Narrowing down your options for an African safari can be tough, but if you ask me, I’d recommend moving Namibia to the top of your travel list! Situated on the southwest coast of Africa, Namibia is home to the world’s oldest desert—the Namib. The country was the first African nation to include protection of the environment in its constitution, which has helped restore southern Africa’s populations of black rhinos, lions, cheetahs, zebras and other native wildlife. Here are seven reasons to make Namibia your next African adventure.
Reason 1: The Scenery
To say that the landscapes of Namibia are breathtaking is an understatement.
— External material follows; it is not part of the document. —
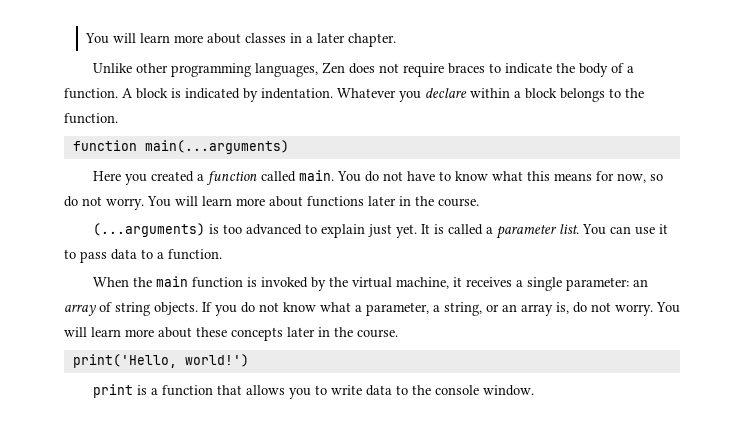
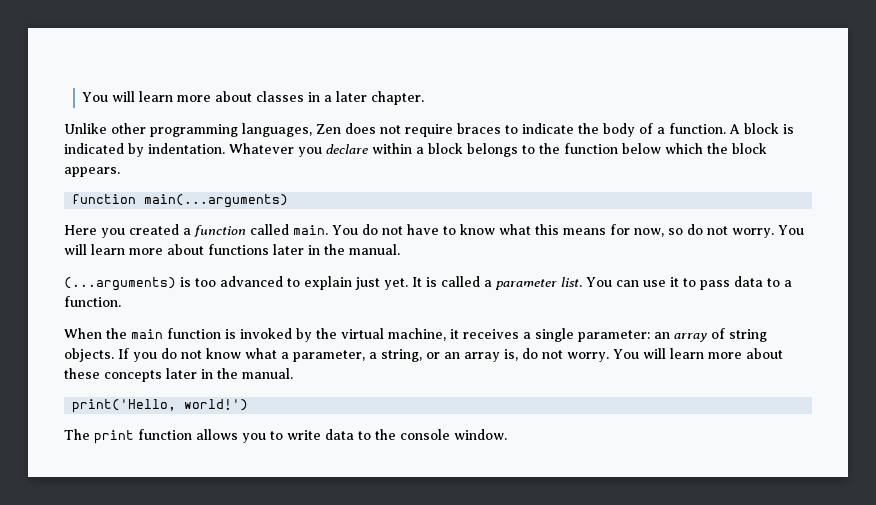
[64,113,118,124] function. -> [564,143,767,154] [64,167,120,177] function below which the block appears.
[438,198,479,207] course. -> [349,244,400,255] manual.
[357,329,398,338] course. -> [242,368,293,379] manual.
[92,384,242,398] print is a function that -> [64,429,192,444] The print function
And there’s no better way to grasp that than to soar high in a hot-air balloon above Little Kulala Camp in the Sossusvlei region, where you can take in the orange dunes from above at sunrise. Just when you thought the morning couldn’t get any better, you’re treated to a champagne brunch, giving you a chance to reflect on the beauty of the day with your fellow travelers.
Reason 2: The Dunes
The Namib boasts the world’s tallest sand dunes. Seeing the dunes from above is one thing, but trekking on them allows you to grasp their true enormity. Be prepared for the heat, but don’t miss the chance to run down the side of Big Daddy or walk around Deadvlei—a must-see for any photography lovers traveling to Namibia. If you’re lucky, you may spot some of the creatures who call this arid sand sea home, including oryx, ostrich, springbok, hyena, aardwolf, bat-eared fox and the rare dune lark.
Reason 3: Adventure
During my trip, Little Kulala Camp continued to impress by delivering an action-packed adventure on four wheels. The camp offers a quad bike excursion that starts out along the riverbed and then moves onto the same desert plains where we spent much of our time during the day looking for wildlife. We got caught in a sand storm on the way back, which only added to the excitement (and called for laundry service). A fellow traveler remarked on our last night together that this adventure was the highlight of her trip.
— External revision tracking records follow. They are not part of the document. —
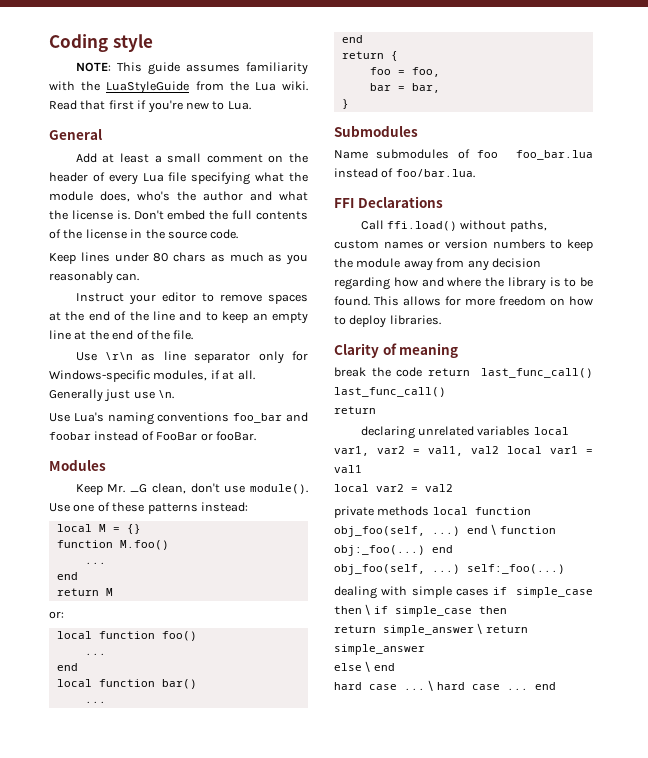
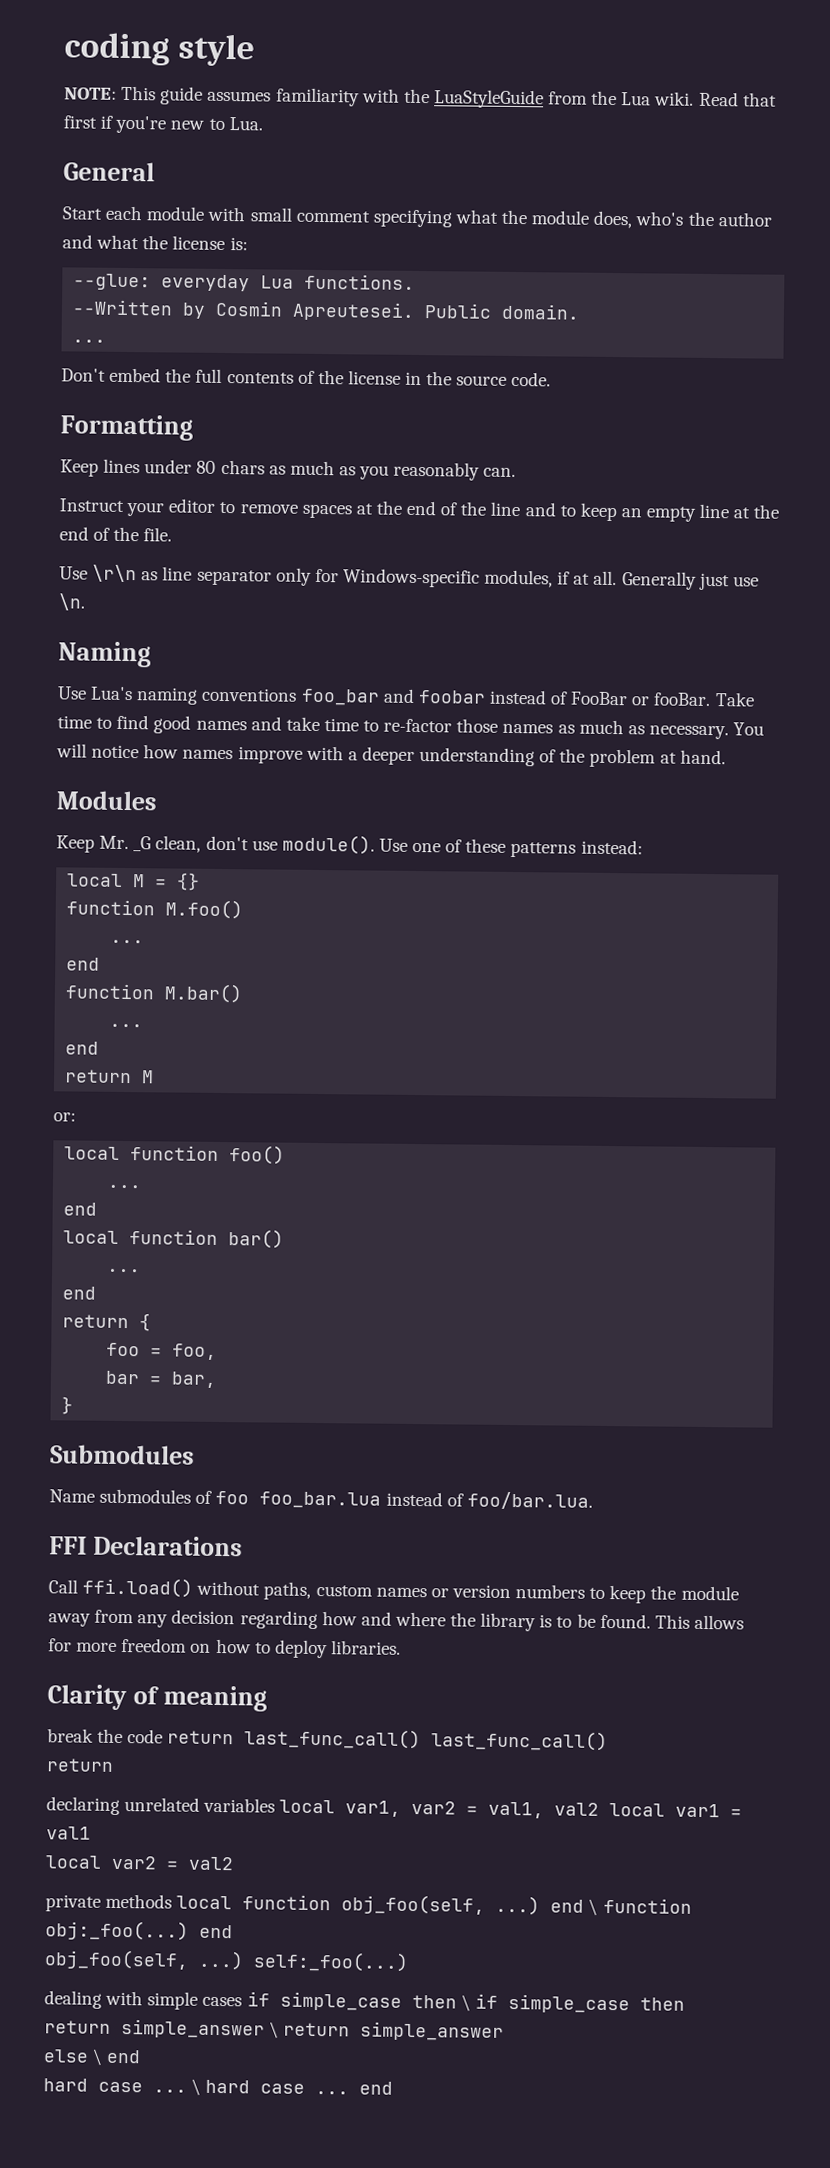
[49,34,108,52] Coding -> [64,32,170,66] coding
[75,153,308,163] [49,172,187,185] Add at least a small comment on the header of every Lua file -> [62,205,370,223] Start each module with small comment
[116,210,130,220] is. -> [229,237,248,251] [73,273,416,292] [72,299,581,321] [72,339,107,343] is: // --glue: everyday Lua functions. // --Written by Cosmin Apreutesei. Public domain. // ... //
(239, 234) none -> [60,414,193,441] // Formatting
(175, 394) none -> [58,641,151,668] // Naming
(256, 436) none -> [714,692,755,707] [57,714,765,740] [56,743,726,768] Take time to find good names and take time to re-factor those names as much as necessary. You will notice how names improve with a deeper understanding of the problem at hand.
(78, 576) none -> [65,983,244,1004] [109,1023,144,1028] [65,1041,100,1055] // function M.bar() // ... // end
Reason 4: Spectacular Accommodations in Remote Locations
When the plane picked us up at the transfer point to head to Hoanib Skeleton Coast Camp, I had no idea what awaited us. I have been fortunate enough to travel throughout several countries in Africa, and no place has ever taken my breath away like Hoanib. Our home for three nights, Hoanib delivered amazing accommodations, food, people, surroundings and wildlife that left me wanting to sign up for my next stay before I had even left. As I wrote in the guest book before departing, I will be back to Hoanib one day.
Reason 5: Unique Wildlife
If you’ve seen Planet Earth 2, then you know about the desert-adapted lions of Namibia. These unique cats have learned to survive on the water in the blood of their prey. The vast area surrounding Hoanib Camp is home to several of these special lions, and the camp itself is the staging point for Philip Stander of the Desert Lion Conservation Project. With such a large area to cover, encountering these lions can be rare. But I was on a mission, and as we followed along the riverbed our first morning out, our guide, Reagan, spotted some tracks. Eyes peeled, we drove to the top of the riverbed and there they were—laying down with a fresh oryx carcass. These lions, aunt and niece, wore one of Philip’s collars for research and monitoring. We sat there for a while and watched as they enjoyed their meal and remarked at how lucky we were to see these true marvels of nature.
Reason 6: The Coast
Driving from Hoanib Camp to the coast made for another very special day in Namibia. Desert riverbed, to white sand dunes, to rocky coastline, the varying terrains on this one travel day were amazing. After viewing wildlife all along the way, we finally reached the coast and saw the shipwrecks and whale bones that help give the area its name: the Skeleton Coast. Home to a large fur seal colony, November was the perfect time to see all the new life on the coast, including fur seal babies. To spare us the long ride back to camp, a plane was waiting to take us home, but first there was one more surprise…
Reason 7: Conservation Successes
Namibia is home to a model of community-based conservation in which people and nature thrive in a mutually beneficial relationship. Africa’s rhinos are in grave danger from poachers that are backed by strong and well-equipped criminal networks. Black rhinos, which are fewest in number in Africa, are a species that I have spent much time working to protect as a WWF employee, and it was my dream to see one in the wild. My dream came true our first night at Ongava Lodge in the Ongava Game Reserve outside of Etosha National Park. I didn’t see just one black rhino, I saw seven, including babies, and I got to witness the species interact with the larger white rhino. Unlike in Etosha, where black rhinos are dehorned for their protection, Ongava has the capacity to protect their rhinos and therefore keeps their horns intact. Watching a black rhino nurse its baby at close range from the “hide” down by the waterhole was an experience that I will never forget. It reignited the passion I have for the important conservation work that me and my colleagues do every day. I will never forget my first black rhino!